Revisiting last week’s symposium I wanted to recap on some of the points discussed about the essay and the importance of feedback:


  • In relation to our assignment: To start to write differently, to even start exploring using different forms
  • A tip was to start with the traditional essay form than start breaking off into different mediums (video, audio etc.)
  • Academic writing is evidence based knowledge claims
  • Although they can still be subjective, be personal e.g. use I, relate it to yourself
  • We need to be critical not just reflective and engage with ideas to make an argument 
  • Refining the topic: The (opposite) cone shape – to start broad and explore and then slowly narrow down


  • Is the basis of the media industry
  • Continuing making and re-making of projects – sharing and getting feedback from your peers – basis of how we improve
  • Not to just show things when you think it’s ‘perfect’
  • Blogs – “public making, public writing, public learning”



Other Student’s blogs

Evan’s blog post called ‘Can you hear the revolution?’ showed that CDs are going down, Vinyls up and downloads being the steady stream. As he states vinyl sales have gone up by 40% in the first half of 2014! The figure is surprising although a lot of my friends have been buying more vinyls or record players lately. It follows the retro trend of making old things cool again.
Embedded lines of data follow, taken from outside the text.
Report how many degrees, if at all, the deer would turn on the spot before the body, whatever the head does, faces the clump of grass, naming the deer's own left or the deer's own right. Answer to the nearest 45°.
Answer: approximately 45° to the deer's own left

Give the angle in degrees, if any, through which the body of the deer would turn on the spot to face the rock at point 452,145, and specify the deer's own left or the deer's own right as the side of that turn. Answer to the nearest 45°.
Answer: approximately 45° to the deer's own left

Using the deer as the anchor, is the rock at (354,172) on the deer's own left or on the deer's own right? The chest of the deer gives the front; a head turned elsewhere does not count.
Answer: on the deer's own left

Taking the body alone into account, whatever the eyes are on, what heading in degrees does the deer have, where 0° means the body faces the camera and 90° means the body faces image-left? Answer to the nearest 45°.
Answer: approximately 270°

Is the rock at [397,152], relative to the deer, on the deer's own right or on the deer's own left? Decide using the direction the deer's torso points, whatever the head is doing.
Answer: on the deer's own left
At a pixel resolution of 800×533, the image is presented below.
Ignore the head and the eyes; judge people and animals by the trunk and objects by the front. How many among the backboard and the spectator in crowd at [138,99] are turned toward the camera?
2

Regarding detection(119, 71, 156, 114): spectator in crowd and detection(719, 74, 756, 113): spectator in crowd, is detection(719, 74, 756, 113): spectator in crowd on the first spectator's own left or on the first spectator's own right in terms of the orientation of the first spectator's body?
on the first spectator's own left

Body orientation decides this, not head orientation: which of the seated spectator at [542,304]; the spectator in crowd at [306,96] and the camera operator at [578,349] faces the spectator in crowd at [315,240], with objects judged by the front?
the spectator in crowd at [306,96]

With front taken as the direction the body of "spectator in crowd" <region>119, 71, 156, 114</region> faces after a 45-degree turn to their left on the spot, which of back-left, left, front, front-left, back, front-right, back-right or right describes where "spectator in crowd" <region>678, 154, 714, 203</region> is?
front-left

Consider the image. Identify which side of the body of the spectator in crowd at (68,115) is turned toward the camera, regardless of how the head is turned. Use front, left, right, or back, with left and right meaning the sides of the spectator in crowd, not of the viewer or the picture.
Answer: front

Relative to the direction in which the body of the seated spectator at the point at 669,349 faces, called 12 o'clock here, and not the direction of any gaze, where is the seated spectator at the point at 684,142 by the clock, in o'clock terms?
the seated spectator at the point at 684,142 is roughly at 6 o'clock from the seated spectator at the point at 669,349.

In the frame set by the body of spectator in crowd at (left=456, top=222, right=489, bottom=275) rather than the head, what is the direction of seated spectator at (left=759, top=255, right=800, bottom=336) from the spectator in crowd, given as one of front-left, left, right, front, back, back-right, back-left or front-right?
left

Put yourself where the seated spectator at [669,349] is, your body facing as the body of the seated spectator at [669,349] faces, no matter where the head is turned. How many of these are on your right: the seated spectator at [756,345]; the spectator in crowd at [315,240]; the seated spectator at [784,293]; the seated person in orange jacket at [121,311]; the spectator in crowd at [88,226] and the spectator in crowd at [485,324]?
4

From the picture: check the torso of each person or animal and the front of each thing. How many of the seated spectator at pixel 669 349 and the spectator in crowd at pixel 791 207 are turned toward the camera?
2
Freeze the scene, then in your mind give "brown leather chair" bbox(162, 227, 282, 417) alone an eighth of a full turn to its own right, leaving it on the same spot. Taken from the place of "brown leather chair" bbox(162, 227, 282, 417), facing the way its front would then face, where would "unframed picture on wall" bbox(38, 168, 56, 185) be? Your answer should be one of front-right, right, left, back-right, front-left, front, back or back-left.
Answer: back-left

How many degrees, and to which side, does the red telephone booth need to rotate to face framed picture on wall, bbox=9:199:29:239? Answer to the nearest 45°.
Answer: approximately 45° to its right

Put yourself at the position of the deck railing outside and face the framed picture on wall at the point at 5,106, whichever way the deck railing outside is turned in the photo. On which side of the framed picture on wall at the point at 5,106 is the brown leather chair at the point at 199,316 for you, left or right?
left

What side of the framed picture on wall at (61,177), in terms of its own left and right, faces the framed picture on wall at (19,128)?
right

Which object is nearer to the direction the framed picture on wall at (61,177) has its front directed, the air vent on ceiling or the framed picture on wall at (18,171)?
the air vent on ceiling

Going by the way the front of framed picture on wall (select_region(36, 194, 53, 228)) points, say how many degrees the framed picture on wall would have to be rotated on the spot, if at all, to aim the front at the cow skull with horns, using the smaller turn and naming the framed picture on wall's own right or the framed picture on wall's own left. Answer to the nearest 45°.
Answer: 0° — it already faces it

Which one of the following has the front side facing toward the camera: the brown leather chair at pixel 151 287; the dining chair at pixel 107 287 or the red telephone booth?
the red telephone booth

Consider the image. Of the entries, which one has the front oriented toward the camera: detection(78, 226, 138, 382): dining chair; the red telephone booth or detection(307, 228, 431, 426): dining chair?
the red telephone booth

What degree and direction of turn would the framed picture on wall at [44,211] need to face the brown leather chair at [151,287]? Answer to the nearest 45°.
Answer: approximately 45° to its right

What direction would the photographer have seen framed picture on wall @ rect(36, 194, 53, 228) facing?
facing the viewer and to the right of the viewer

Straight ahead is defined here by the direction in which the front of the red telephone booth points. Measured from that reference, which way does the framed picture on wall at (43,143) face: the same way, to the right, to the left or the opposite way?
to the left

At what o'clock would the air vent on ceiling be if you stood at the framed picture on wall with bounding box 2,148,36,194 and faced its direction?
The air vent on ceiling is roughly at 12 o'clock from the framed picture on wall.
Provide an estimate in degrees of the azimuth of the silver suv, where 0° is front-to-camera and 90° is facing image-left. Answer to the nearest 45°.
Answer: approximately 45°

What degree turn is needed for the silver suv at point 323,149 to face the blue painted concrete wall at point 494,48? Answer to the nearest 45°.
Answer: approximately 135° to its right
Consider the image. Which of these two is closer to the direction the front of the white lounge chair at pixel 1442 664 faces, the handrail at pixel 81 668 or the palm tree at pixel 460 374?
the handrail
I came across Ellen’s blog which led to –> Kenton’s and Kiralee’s blog posts also on our upcoming assignment. This assignment has been difficult to really focus on what we should be writing on and how we should be presenting it. Mainly because it’s completely different to a ‘traditional’ essay format which we are used to and I get it, that’s the point. Overall, Networked Media has just questioned, redefined, turned over my whole idea of learning in any traditional sense.
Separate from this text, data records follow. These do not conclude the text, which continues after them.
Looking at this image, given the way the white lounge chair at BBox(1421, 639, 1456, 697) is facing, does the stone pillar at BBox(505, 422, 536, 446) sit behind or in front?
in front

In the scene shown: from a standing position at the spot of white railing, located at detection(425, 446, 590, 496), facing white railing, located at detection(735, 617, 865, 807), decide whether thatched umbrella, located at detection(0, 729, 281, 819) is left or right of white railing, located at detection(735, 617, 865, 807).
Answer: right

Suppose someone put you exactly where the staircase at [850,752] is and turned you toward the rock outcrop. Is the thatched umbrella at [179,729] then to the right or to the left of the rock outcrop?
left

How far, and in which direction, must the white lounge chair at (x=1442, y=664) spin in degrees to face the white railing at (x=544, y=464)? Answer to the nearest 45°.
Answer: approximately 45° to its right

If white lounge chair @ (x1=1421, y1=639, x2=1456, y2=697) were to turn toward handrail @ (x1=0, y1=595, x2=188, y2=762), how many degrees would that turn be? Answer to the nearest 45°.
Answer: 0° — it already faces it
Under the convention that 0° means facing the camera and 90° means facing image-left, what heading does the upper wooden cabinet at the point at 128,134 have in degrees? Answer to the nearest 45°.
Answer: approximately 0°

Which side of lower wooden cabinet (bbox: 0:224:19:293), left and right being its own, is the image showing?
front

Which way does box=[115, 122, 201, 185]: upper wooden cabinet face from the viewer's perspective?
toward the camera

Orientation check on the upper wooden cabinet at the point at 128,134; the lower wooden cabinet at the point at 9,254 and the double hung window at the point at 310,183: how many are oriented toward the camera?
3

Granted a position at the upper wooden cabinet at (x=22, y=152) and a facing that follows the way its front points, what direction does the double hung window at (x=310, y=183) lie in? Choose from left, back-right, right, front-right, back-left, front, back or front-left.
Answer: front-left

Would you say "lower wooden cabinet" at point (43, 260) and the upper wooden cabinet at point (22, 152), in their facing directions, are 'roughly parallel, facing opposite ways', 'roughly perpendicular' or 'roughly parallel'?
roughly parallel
On a completely different note, Jane’s blog post about Wikipedia being a connector was a really short and sweet way to summarise it. She got from Hawaii to the Black Death – two things that seem completely unrelated but really there were only three stops between them.




Reading week #9

The idea of the Long Tail structure is argued as the new marketplace. Take iTunes as an example as they have practically unlimited storage space especially in comparison to retail stores. It starts to look something like this:



“But Vann-Adib, like executives at iTunes, Amazon, and Netflix, has discovered that the “misses” usually make money, too. And because there are so many more of them, that money can add up quickly to a huge new market.”

As this style begins to emerge more especially with the Internet what are the down sides?
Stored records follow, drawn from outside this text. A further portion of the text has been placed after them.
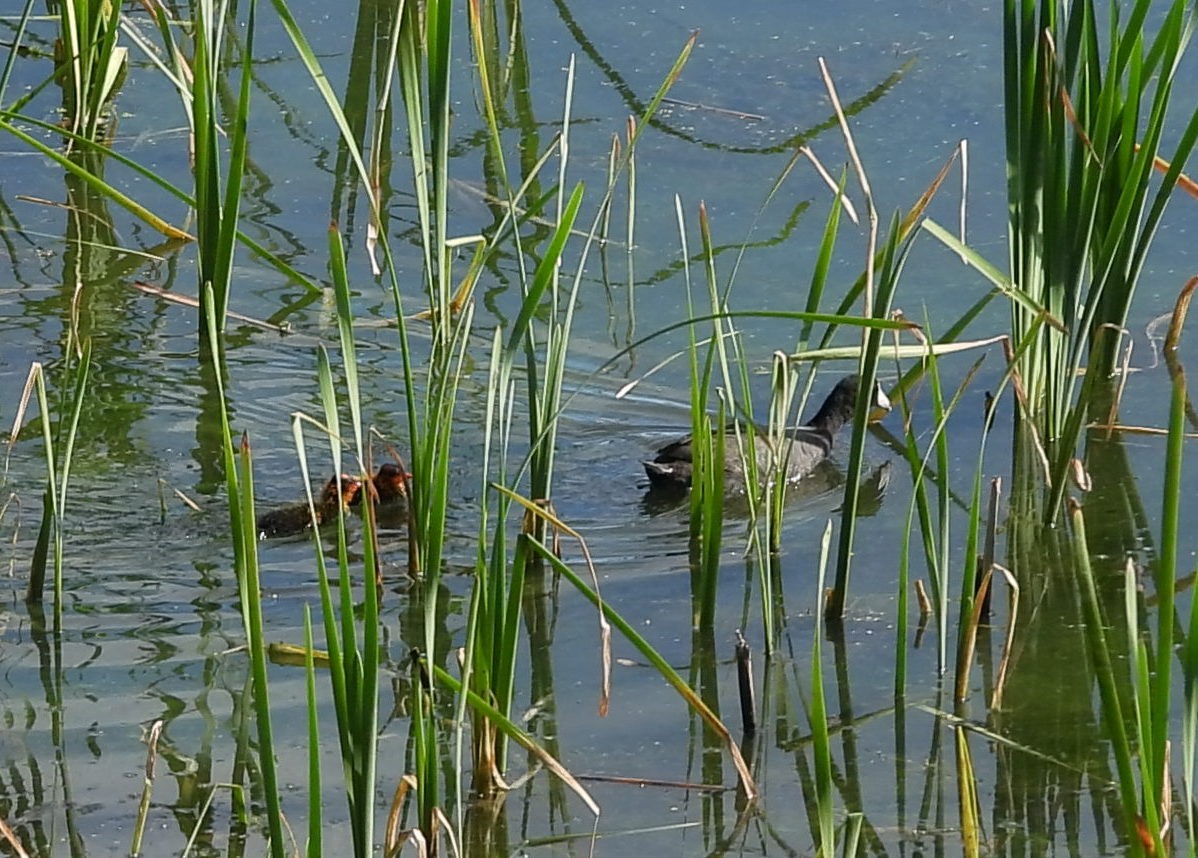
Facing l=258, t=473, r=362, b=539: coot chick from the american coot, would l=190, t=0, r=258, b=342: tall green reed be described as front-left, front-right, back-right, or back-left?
front-right

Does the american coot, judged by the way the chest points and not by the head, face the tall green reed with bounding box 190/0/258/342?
no

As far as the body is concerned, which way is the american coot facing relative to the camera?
to the viewer's right

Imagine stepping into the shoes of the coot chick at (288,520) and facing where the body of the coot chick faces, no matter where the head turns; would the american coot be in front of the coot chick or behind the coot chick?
in front

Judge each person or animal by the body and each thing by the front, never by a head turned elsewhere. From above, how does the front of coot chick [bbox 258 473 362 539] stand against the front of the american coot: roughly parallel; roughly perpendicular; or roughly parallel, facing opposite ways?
roughly parallel

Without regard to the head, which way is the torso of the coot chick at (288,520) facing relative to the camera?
to the viewer's right

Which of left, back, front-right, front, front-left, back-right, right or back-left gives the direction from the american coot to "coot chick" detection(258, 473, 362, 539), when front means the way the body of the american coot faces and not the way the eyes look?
back-right

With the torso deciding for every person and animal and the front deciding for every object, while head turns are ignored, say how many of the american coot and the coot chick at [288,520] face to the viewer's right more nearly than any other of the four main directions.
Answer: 2
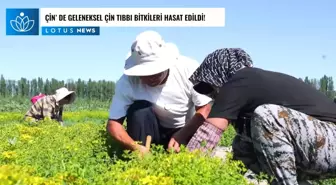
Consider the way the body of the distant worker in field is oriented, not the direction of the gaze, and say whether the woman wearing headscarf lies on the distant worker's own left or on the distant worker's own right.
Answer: on the distant worker's own right

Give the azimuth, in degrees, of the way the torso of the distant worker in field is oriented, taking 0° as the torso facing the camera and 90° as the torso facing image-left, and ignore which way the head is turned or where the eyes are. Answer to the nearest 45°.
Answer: approximately 270°

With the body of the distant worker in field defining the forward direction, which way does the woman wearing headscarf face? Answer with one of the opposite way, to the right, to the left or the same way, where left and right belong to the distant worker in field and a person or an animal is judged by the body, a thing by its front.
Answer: the opposite way

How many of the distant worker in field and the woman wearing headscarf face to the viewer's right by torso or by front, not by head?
1

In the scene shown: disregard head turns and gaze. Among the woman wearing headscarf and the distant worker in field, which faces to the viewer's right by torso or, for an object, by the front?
the distant worker in field

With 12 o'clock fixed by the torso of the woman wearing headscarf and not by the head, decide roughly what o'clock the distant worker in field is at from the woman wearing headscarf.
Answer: The distant worker in field is roughly at 2 o'clock from the woman wearing headscarf.

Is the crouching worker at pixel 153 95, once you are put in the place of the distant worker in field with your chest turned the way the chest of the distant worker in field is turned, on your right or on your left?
on your right

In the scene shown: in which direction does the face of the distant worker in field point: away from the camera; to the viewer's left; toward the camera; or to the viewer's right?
to the viewer's right

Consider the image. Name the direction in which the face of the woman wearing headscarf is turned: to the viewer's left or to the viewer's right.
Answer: to the viewer's left

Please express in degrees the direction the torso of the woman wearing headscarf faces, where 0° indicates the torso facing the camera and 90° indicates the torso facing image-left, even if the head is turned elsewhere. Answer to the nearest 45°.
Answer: approximately 90°
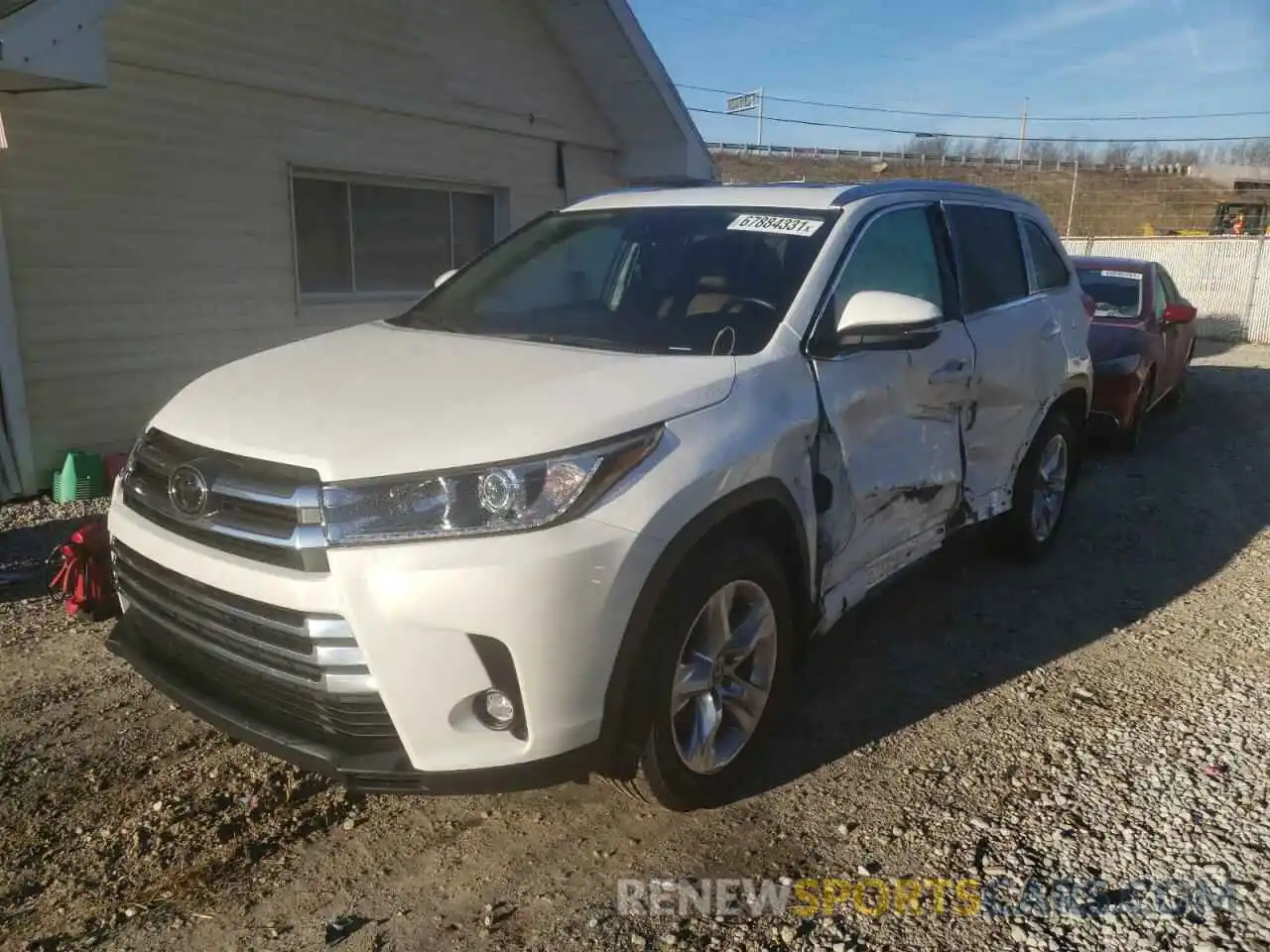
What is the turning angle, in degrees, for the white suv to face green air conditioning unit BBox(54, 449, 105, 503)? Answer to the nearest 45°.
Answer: approximately 90° to its right

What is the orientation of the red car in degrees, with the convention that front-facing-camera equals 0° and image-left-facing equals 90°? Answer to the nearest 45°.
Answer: approximately 45°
The people who run the market or organisation would be making a lot more than everyone else. Everyone can still make a profit however the gap between the individuals and the organisation or company who is running the system.



Symposium Week #9

Is a network just many webs?

This was the question I asked in our last tutorial class.

In terms of nodes I thought that the web was the same thing. I thought of the web in terms of social webs or networks which would be a network. When we talk about webs it is more of a concept of the ‘Internet’. When I thought about it in terms of if there were two Internets would they compete against each other?

If webs just made up many networks that all connected together. Betty brought up that they would then compete against each other. Do networks have to work with each other to make it better or just have some kind of relationship? 

I guess the important thing to remember that the concept of the web means that there is a centre. However if each node was a centre then they would compete against each other rather than work together.